De acordo com o diretor regional do Sindicato das Empresas de Transporte de Cargas e Logística no Estado do Rio Grande do Sul (Setcerges), Alaor Coelho Canez, a fórmula de cálculo do frete foi alterada. “Antes da decisão do governo, o custo de uma carga era calculado em cima do peso e da distância que a mercadoria percorria”, explica.

Com a mudança, o novo cálculo leva em consideração o valor do quilômetro rodado, segundo o tipo de caminhão, a quantidade de eixos e as distâncias percorridas. Existem cinco faixas de valor, por conta do tipo de caminhão. Elas também se dividem conforme a distância percorrida. Quanto mais longe, mais caro se torna o custo do quilômetro rodado. “O valor poderá ser até 70% maior do que as transportadoras praticam hoje. Será difícil implementar esta mudança”, frisa Canez.

 

Segundo o vice-presidente regional da Federação das Indústrias do Rio Grande do Sul (Fiergs), Flávio Haas, a indústria não terá condições de absorver a conta da correção do frete, de acordo com a nova tabela e as perspectivas de reajuste. “A Confederação Nacional das Indústrias (CNI), a qual somos filiados, já entrou com uma representação pedindo que os efeitos desta MP sejam suspensos”, reforça Haas.

Sinditabaco defende a livre negociação

Segundo o presidente do Sindicato Interestadual da Indústria do Tabaco (Sinditabaco), Iro Schünke, a negociação entre as empresas transportadoras de cargas e os embarcadores deve ocorrer de forma livre, sem a interferência do governo.

“As tabelas apresentadas até o momento apresentam incoerências na classificação das cargas e nos preços determinados para cada categoria.
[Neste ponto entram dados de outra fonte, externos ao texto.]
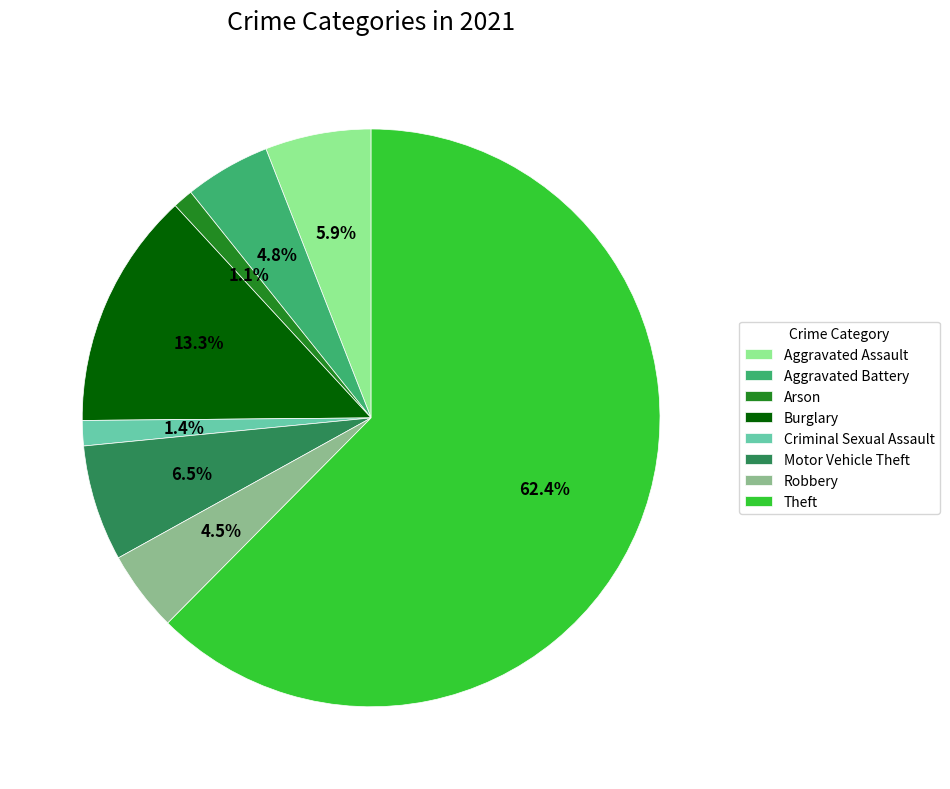

What percentage is the Theft slice, to the nearest percent?

62%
A carga geral, por exemplo, teria um frete superior ao de cargas frigorificadas e de produtos perigosos”, destaca Schünke.
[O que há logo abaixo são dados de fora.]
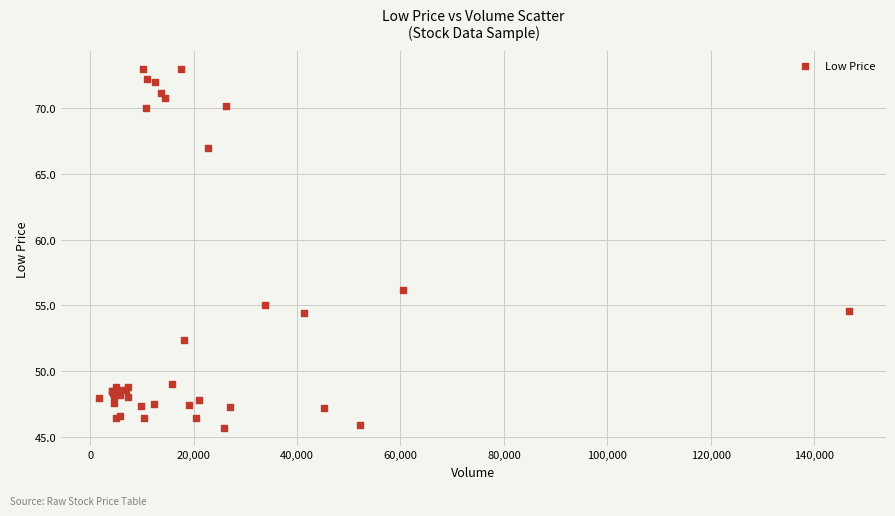

What Y value in the scatter plot is closest to 59?

56.2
De acordo com ele, as tabelas de cálculo terão um impacto significativo no custo do frete, afetando a competitividade dos setores. “O assunto está sendo debatido por vários sindicatos e entidades, que já tiveram encontros com o Ministério da Agricultura e com o Ministério dos Transportes. Estamos acompanhando estas tratativas”, confirma.